Items listed in a dataset:
-- Opening Marker --

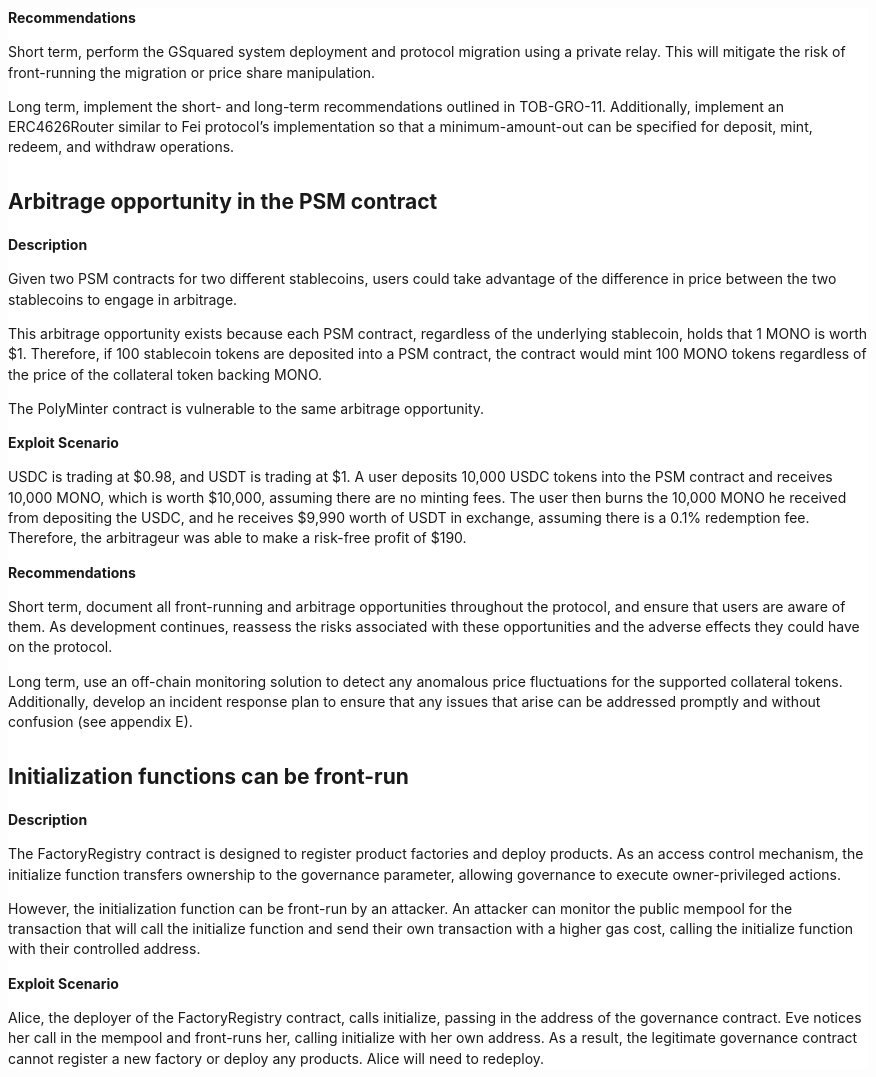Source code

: **Recommendations**

Short term, perform the GSquared system deployment and protocol migration using a private relay. This will mitigate the risk of front-running the migration or price share manipulation.

Long term, implement the short- and long-term recommendations outlined in TOB-GRO-11. Additionally, implement an ERC4626Router similar to Fei protocol’s implementation so that a minimum-amount-out can be specified for deposit, mint, redeem, and withdraw operations.

## Arbitrage opportunity in the PSM contract

**Description**

Given two PSM contracts for two different stablecoins, users could take advantage of the difference in price between the two stablecoins to engage in arbitrage.

This arbitrage opportunity exists because each PSM contract, regardless of the underlying stablecoin, holds that 1 MONO is worth $1. Therefore, if 100 stablecoin tokens are deposited into a PSM contract, the contract would mint 100 MONO tokens regardless of the price of the collateral token backing MONO.

The PolyMinter contract is vulnerable to the same arbitrage opportunity.

**Exploit Scenario**

USDC is trading at $0.98, and USDT is trading at $1. A user deposits 10,000 USDC tokens into the PSM contract and receives 10,000 MONO, which is worth $10,000, assuming there are no minting fees. The user then burns the 10,000 MONO he received from depositing the USDC, and he receives $9,990 worth of USDT in exchange, assuming there is a 0.1% redemption fee. Therefore, the arbitrageur was able to make a risk-free profit of $190.

**Recommendations**

Short term, document all front-running and arbitrage opportunities throughout the protocol, and ensure that users are aware of them. As development continues, reassess the risks associated with these opportunities and the adverse effects they could have on the protocol.

Long term, use an off-chain monitoring solution to detect any anomalous price fluctuations for the supported collateral tokens. Additionally, develop an incident response plan to ensure that any issues that arise can be addressed promptly and without confusion (see appendix E).

## Initialization functions can be front-run

**Description**

The FactoryRegistry contract is designed to register product factories and deploy products. As an access control mechanism, the initialize function transfers ownership to the governance parameter, allowing governance to execute owner-privileged actions.

However, the initialization function can be front-run by an attacker. An attacker can monitor the public mempool for the transaction that will call the initialize function and send their own transaction with a higher gas cost, calling the initialize function with their controlled address.

**Exploit Scenario**

Alice, the deployer of the FactoryRegistry contract, calls initialize, passing in the address of the governance contract. Eve notices her call in the mempool and front-runs her, calling initialize with her own address. As a result, the legitimate governance contract cannot register a new factory or deploy any products. Alice will need to redeploy.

-- Closing Marker --

Your objective
Looking through the records, copy out every line in which the word "could" is found.

Your response
Given two PSM contracts for two different stablecoins, users could take advantage of the difference in price between the two stablecoins to engage in arbitrage.
Short term, document all front-running and arbitrage opportunities throughout the protocol, and ensure that users are aware of them. As development continues, reassess the risks associated with these opportunities and the adverse effects they could have on the protocol.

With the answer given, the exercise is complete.